## ОПИСАНИЕ ЗАДАНИЯ
Перепишите слово в слово строки, начиная со строки, где есть «subtitle Anagrafica Reperibilità», и заканчивая строкой, где есть «text Per Cercare».

[Материал визуальной разметки]
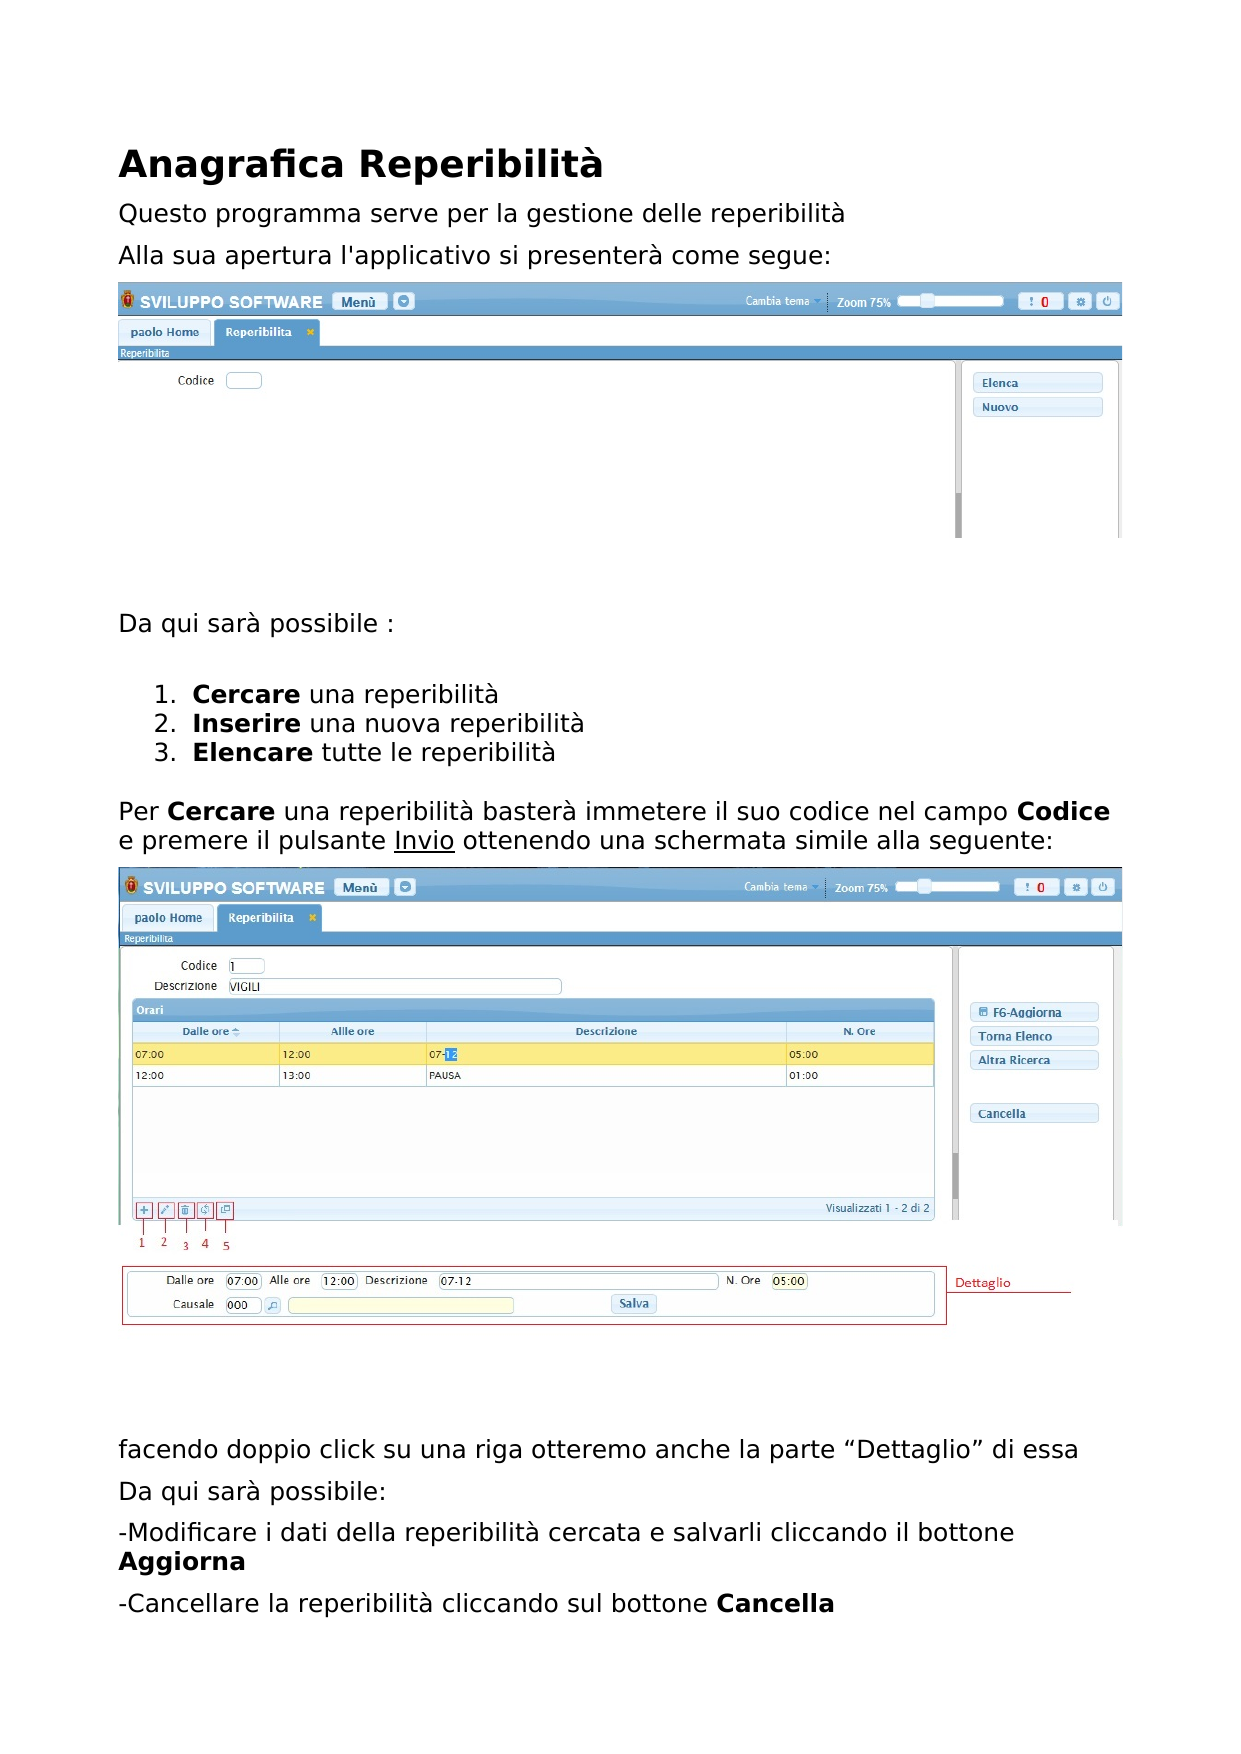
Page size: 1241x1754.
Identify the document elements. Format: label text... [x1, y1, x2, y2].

subtitle Anagrafica Reperibilità [118, 143, 1122, 187]
list Inserire una nuova reperibilità [177, 709, 1122, 738]
text Da qui sarà possibile: [118, 1477, 1122, 1506]
text Questo programma serve per la gestione delle reperibilità [118, 199, 1122, 228]
text -Cancellare la reperibilità cliccando sul bottone Cancella [118, 1589, 1122, 1618]
list Elencare tutte le reperibilità [177, 738, 1122, 767]
text Da qui sarà possibile : [118, 609, 1122, 638]
list Cercare una reperibilità [177, 680, 1122, 709]
text -Modificare i dati della reperibilità cercata e salvarli cliccando il bottone Aggiorna [118, 1518, 1122, 1577]
picture [118, 282, 1123, 538]
text Alla sua apertura l'applicativo si presenterà come segue: [118, 241, 1122, 270]
text Per Cercare una reperibilità basterà immetere il suo codice nel campo Codice e premere il pulsante Invio ottenendo una schermata simile alla seguente: [118, 797, 1122, 855]
picture [118, 867, 1123, 1365]
text facendo doppio click su una riga otteremo anche la parte “Dettaglio” di essa [118, 1435, 1122, 1464]
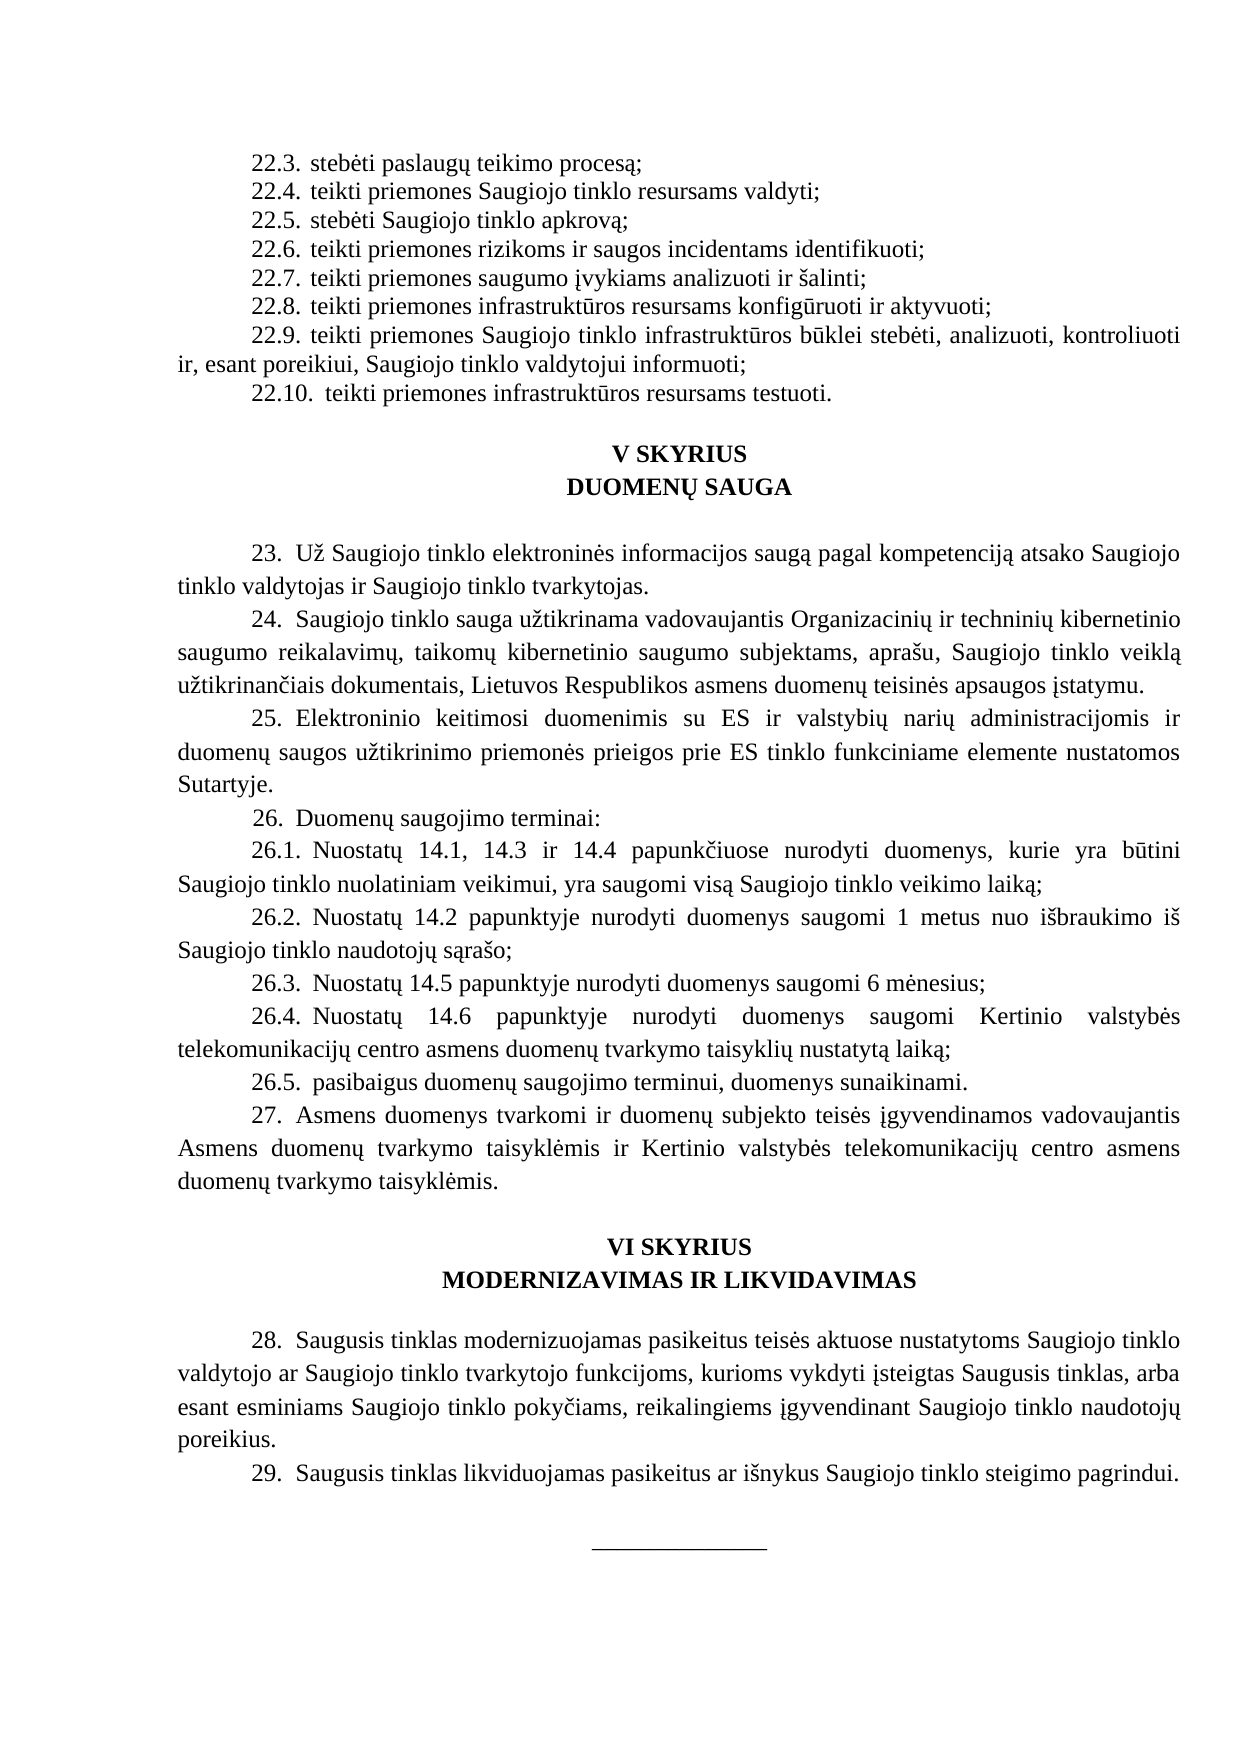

## ПОЛНЫЙ ОТВЕТ
subtitle Anagrafica Reperibilità [118, 143, 1122, 187]
list Inserire una nuova reperibilità [177, 709, 1122, 738]
text Da qui sarà possibile: [118, 1477, 1122, 1506]
text Questo programma serve per la gestione delle reperibilità [118, 199, 1122, 228]
text -Cancellare la reperibilità cliccando sul bottone Cancella [118, 1589, 1122, 1618]
list Elencare tutte le reperibilità [177, 738, 1122, 767]
text Da qui sarà possibile : [118, 609, 1122, 638]
list Cercare una reperibilità [177, 680, 1122, 709]
text -Modificare i dati della reperibilità cercata e salvarli cliccando il bottone Aggiorna [118, 1518, 1122, 1577]
picture [118, 282, 1123, 538]
text Alla sua apertura l'applicativo si presenterà come segue: [118, 241, 1122, 270]
text Per Cercare una reperibilità basterà immetere il suo codice nel campo Codice e premere il pulsante Invio ottenendo una schermata simile alla seguente: [118, 797, 1122, 855]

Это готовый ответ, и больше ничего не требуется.